## WORK ORDER
Each line of the data below containing "coffee" needs to be listed.
EXERCISE INPUTS below:
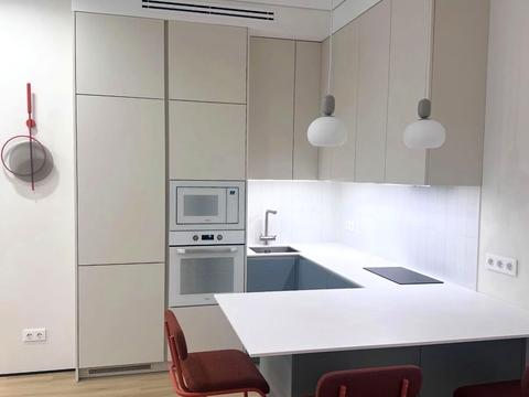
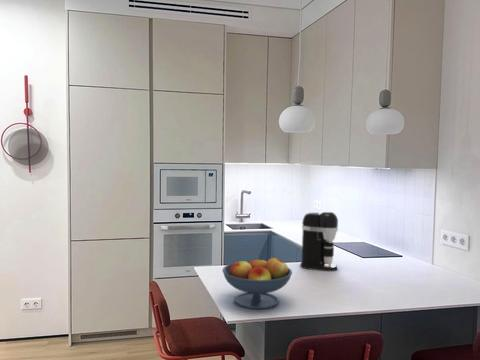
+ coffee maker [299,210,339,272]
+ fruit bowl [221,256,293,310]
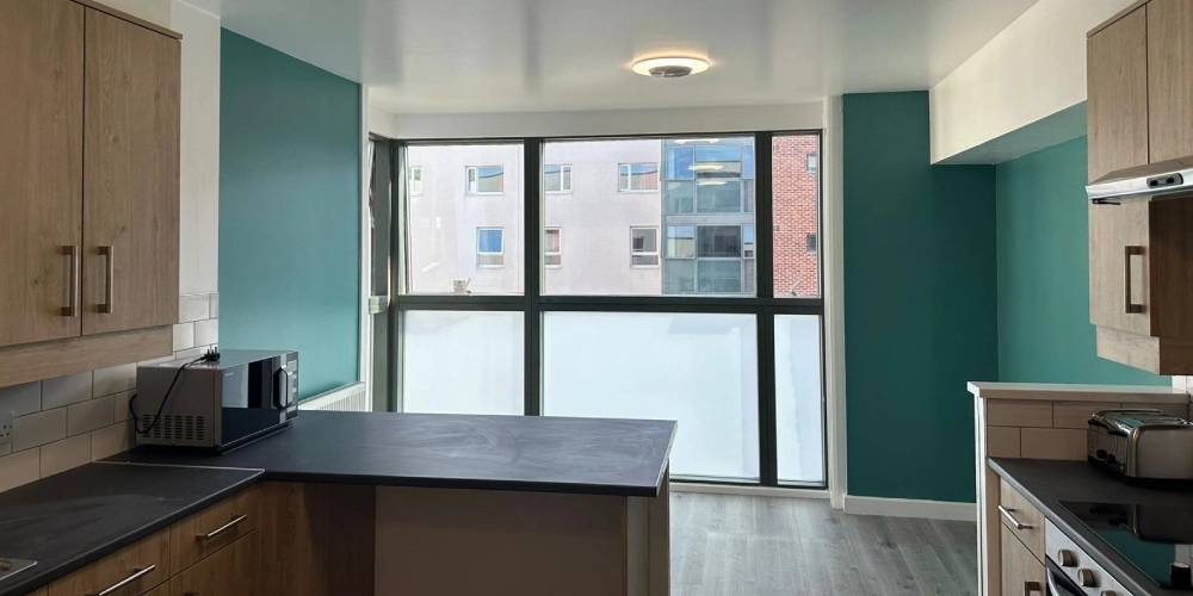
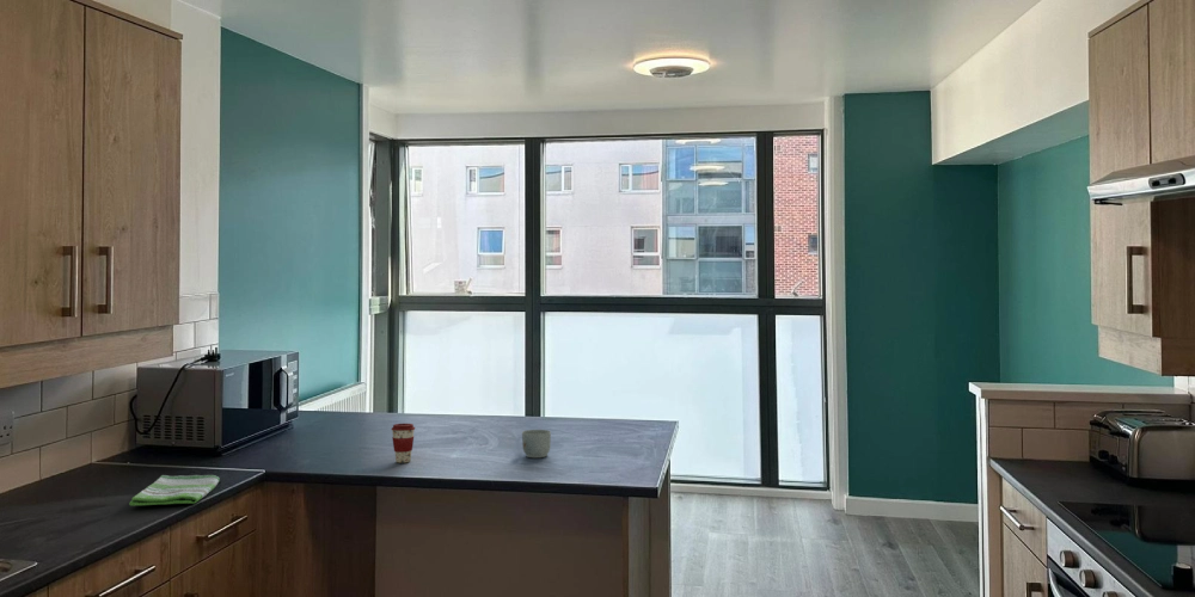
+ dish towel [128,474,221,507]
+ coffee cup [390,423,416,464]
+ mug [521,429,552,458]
End of EXERCISE INPUTS.
## PROBLEM SOLUTION
+ coffee maker [299,210,339,272]
+ coffee cup [390,423,416,464]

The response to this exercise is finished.